Takahiro ENDO*, Toshinori OKUDA**, Masayuki TAMURA**, and Yoshifumi YASUOKA*
*Institute of Industrial Science, University of Tokyo
4-6-1 Komaba, Meguro-ku, Tokyo, 153-8503 Japan
Tel: (81)-3-5452-6410 Fax: (81)-3-5452-6415
E-mail: tendo@iis.u-tokyo.ac.jp
**National Institute for Environmental Studies
16-2 Onogawa, Tsukuba, 305-0053 Japan

Keywords: hyperspectral remote sensing, carbon absorption, photosynthetic rate, chlorophyll, nitrogen

Abstract
Carbon absorption of plant is one of the essential parameters in assessing terrestrial ecosystem functions with respect to global warming. It is, however, not easy to measure carbon absorption directly on the ground. In this study remote sensing method was investigated to estimate photosynthetic rate of plant from the measurement of biochemical content. If net photosynthetic rate may be estimated, carbon absorption and NPP can be predicted. Firstly, we measure the relationship between biochemical concentrations and parameters of "Blackman" photosynthetic model. Secondly, we measure the relationship between biochemical concentration and hyperspectral characteristics. High-resolution reflectance over a range of 333 -2507nm with resolution of about 1.5-10 nm and net Amax (maximum assimilation rate) - photon flux density (PFD) were measured respectively by the GER 2600, LI-6400. Also, chlorophyll a, chlorophyll b, chlorophyll a+b and nitrogen concentrations were quantitatively analyzed from in situ measurement of cucumber's fresh leaves that were cultivated to have different biochemical concentration in a greenhouse chamber. Correlation between saturated Amax and chlorophyll a and nitrogen concentration was r2=0.90, and 0.91, respectively. Both chlorophyll a and nitrogen concentrations were estimated by the first derivative spectral reflectance (RF') of fresh leaf. RF' at 678.011nm correlated best with chlorophyll a concentration (r2=0.81). RF'at 732.122nm correlated best with nitrogen concentration (r2=0.86). Finally, net Amax at given PFD was estimated by the photosynthetic rate model. A correlation between the actual net Amax and the estimated net Amax was r2=0.74.

1. Introduction
In recent years, remote sensing has made a rapid progress in developing methods to estimate of a number of essential forest ecosystem variables, such as leaf area index (LAI), absorbed fraction of photosynthetically active radiation, canopy temperature, and plant community type. These variables are useful for predicting ecological fluxes. Further insights to ecosystem function, such as biochemical fluxes and processing require additional variables. The prospect of biochemical composition of plant canopy is relevant to the potential elucidation of biochemical fluxes, such as nitrogen cycle and carbon cycle components. A kind of terrestrial ecosystem function is descried as an enormous sink of carbon. The terrestrial vegetation can assimilate carbon dioxide, a kind of greenhouse gas, through photosynthesis, which is a basic process for biochemical fluxes. Photosynthetic rate, which is a kind of biosynthesis, depends on biochemical content in leaf and environmental condition, such as temperature, water and light condition. For example, in case of interspecies, a single leaf with high photosynthetic rate has high biochemical concentration, such as chlorophyll or nitrogen concentration.

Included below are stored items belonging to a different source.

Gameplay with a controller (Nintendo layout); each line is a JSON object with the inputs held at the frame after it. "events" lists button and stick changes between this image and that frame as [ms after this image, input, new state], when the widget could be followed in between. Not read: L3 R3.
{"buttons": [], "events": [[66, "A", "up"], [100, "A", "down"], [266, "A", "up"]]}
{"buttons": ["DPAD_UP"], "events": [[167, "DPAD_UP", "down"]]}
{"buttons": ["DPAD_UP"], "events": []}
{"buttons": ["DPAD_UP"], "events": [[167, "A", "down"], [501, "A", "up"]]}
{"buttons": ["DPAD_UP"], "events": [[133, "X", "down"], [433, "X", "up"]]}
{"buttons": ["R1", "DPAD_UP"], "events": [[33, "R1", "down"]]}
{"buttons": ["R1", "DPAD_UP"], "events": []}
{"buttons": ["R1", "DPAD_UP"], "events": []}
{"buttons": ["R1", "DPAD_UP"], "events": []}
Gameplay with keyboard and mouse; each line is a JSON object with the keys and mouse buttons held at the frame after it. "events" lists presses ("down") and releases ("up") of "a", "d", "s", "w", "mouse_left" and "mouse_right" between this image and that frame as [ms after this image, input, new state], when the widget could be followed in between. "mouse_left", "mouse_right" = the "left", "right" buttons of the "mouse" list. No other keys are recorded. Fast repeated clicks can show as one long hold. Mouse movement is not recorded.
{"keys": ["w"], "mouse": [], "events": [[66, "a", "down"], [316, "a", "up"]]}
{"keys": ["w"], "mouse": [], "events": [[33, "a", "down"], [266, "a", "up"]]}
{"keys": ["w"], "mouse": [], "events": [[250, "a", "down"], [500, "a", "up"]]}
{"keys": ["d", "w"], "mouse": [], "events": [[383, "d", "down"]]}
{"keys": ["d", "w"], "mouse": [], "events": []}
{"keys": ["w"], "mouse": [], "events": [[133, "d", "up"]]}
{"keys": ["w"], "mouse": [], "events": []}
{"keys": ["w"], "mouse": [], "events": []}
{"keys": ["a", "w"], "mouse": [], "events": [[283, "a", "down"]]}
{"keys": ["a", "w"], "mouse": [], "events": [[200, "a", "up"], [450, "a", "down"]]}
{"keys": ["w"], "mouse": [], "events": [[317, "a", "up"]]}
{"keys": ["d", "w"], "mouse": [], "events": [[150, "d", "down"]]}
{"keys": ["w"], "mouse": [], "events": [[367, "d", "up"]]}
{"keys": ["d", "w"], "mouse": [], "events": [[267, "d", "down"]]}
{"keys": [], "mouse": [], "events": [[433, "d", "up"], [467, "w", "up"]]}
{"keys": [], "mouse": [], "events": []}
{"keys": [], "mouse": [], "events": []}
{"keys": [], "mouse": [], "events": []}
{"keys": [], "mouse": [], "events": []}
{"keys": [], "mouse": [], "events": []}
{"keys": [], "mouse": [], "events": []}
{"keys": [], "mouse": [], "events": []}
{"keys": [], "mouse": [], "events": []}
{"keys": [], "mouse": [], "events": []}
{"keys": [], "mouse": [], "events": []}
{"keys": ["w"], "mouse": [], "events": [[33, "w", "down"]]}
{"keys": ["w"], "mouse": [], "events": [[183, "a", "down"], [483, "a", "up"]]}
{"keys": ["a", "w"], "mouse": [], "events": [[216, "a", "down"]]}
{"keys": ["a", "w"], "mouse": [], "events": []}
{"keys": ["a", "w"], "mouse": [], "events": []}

Estimation of optical and biochemical properties of fresh leaves have been reported, especially using short-wave infrared wavelengths. Lee F. Johnson et al.1. found correspondence between the first derivative spectral reflectance from the Airborne Visible/Infrared Imaging Spectrometer (AVIRIS) and concentrations of both chlorophyll and total nitrogen (R2=0.71 and R2=0.85, respectively) along a vegetation transect in Oregon. Paul J. Curran et al.2. also used the first derivative reflectance of AVIRIS data to predict chlorophyll, nitrogen, lignin, and cellulose concentrations (R2=0.96 R2=0.94 R2=0.93, and R2=0.61, respectively) at a slash pine plantation, Florida.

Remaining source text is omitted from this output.